Since the focus of my testing was primarily to verify read speeds from a media frontend to a backend storage server, I did not do significant write testing.

Disk Read/Write Test Results:

Protocol Test Type File Size Rsize (nfs) Throughput
SMB Write 256MB na 03.8 MB/s
SMB Read 256MB na 03.9 MB/s
NFS v3 Write 256MB na 05.4 MB/s
NFS v3 Read 256MB 16,384 09.3 MB/s
NFS v3 Read 256MB 32,768 10.8 MB/s

Next, a separate set of tests was done using iperf between two Ubuntu Linux machines.  The server resides on a large RAID array capable of reads and writes upwards of 500 MB/s, so disk speeds were not a limitation in this testing. 

In theory, the iperf test should remove most inefficiencies related to network protocol and show raw throughput. As it turns out, the results are very similar to the NFS testing above, which speaks well of the NFS protocol.

iperf results:

Client connecting to, TCP port 5001
TCP window size: 16.0 KByte (default)
[  3] local port 42245 connected with port 5001
[ ID] Interval       Transfer     Bandwidth
[  3]  0.0-10.0 sec  90.8 MBytes  75.9 Mbits/sec (9.49 MB/s)

Client connecting to, TCP port 5001
TCP window size: 55.0 KByte (default)
[  5] local port 60753 connected with port 5001
[  4] local port 5001 connected with port 59780
[ ID] Interval       Transfer     Bandwidth
[  5]  0.0-10.0 sec  57.4 MBytes  48.0 Mbits/sec (6.00 MB/s)
[  4]  0.0-10.1 sec  43.0 MBytes  35.7 Mbits/sec (4.46 MB/s)

Combined => ~83.7 Mbits/sec (10.46 MB/s)

SMB vs. NFS Conclusion:
While this is probably no surprise to many, NFS is vastly more efficient.  Using the same commands and testing read speeds with a 32k rsize, nfs outperforms smb by ~280%

The difference was noticeable on XBMC performance as well.  When my network shares were mounted using SMB, I was unable to smoothly stream high bitrate uncompressed 1080p bluray rips (i.e. Avatar).  However, when using NFS, it played absolutely everything I could throw at it.

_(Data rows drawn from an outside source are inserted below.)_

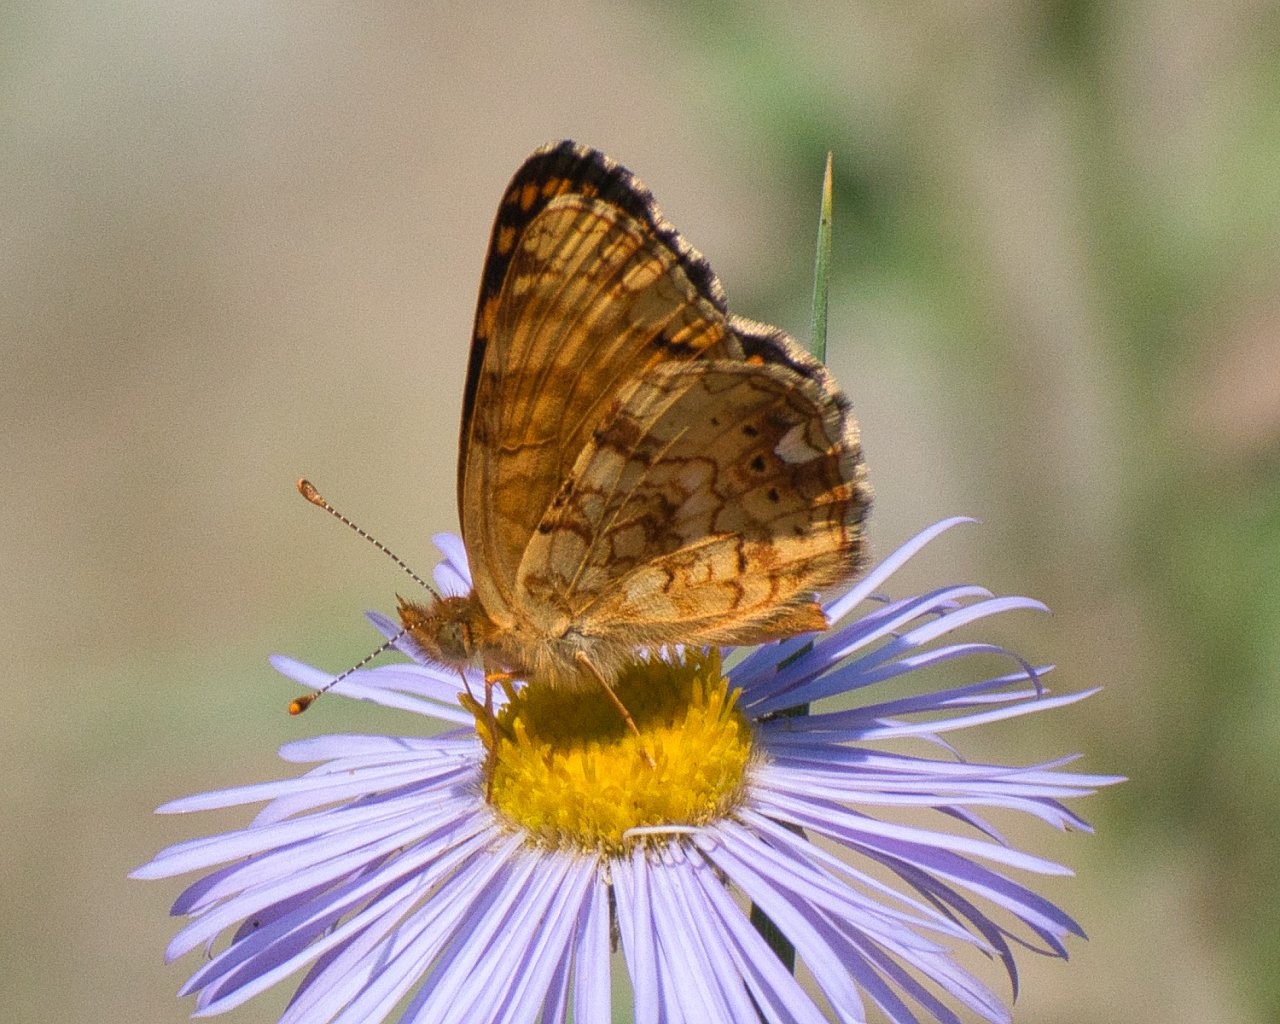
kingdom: Animalia
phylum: Arthropoda
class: Insecta
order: Lepidoptera
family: Nymphalidae
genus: Eresia
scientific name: Eresia aveyrona
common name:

Netgear XAVB5001 Conclusion:

Bottom line, if your wiring is fairly modern and free of interference, while these adapters fall far short of their advertised 500 Mbps speeds, they should be more than capable of streaming your uncompressed HD content if you can serve your files via NFS.  Even if you are stuck using SMB (Windows network file sharing), most of your content will work without issue, but high bitrate uncompressed bluray will likely not play 100% smoothly.


  1. What kind of latency do you get with these? I've been wondering lately if my wireless connection (using a Linksys E4200, connecting on the 2.4 GHz band using wireless N (that band is also carrying a wireless g connection) would use the 5GHz band, but the adapter I bought is broken) is causing higher latency for gaming.

  2. I don't remember exactly, but do recall that it was higher than when using my wireless network. Maybe 30 ms, but really I'm just guessing. I don't have them plugged in any longer so unfortunately I don't have an easy way to give you exact numbers.

  3. Thanks for your article and testing effort. Recently I switched from SMB to NFS using OpenELEC on a Raspberry Pi 2 (incorporating a Powerline setup). Using SMB I had many frame drops on FullHD material. When I switched to NFS they were almost completely gone.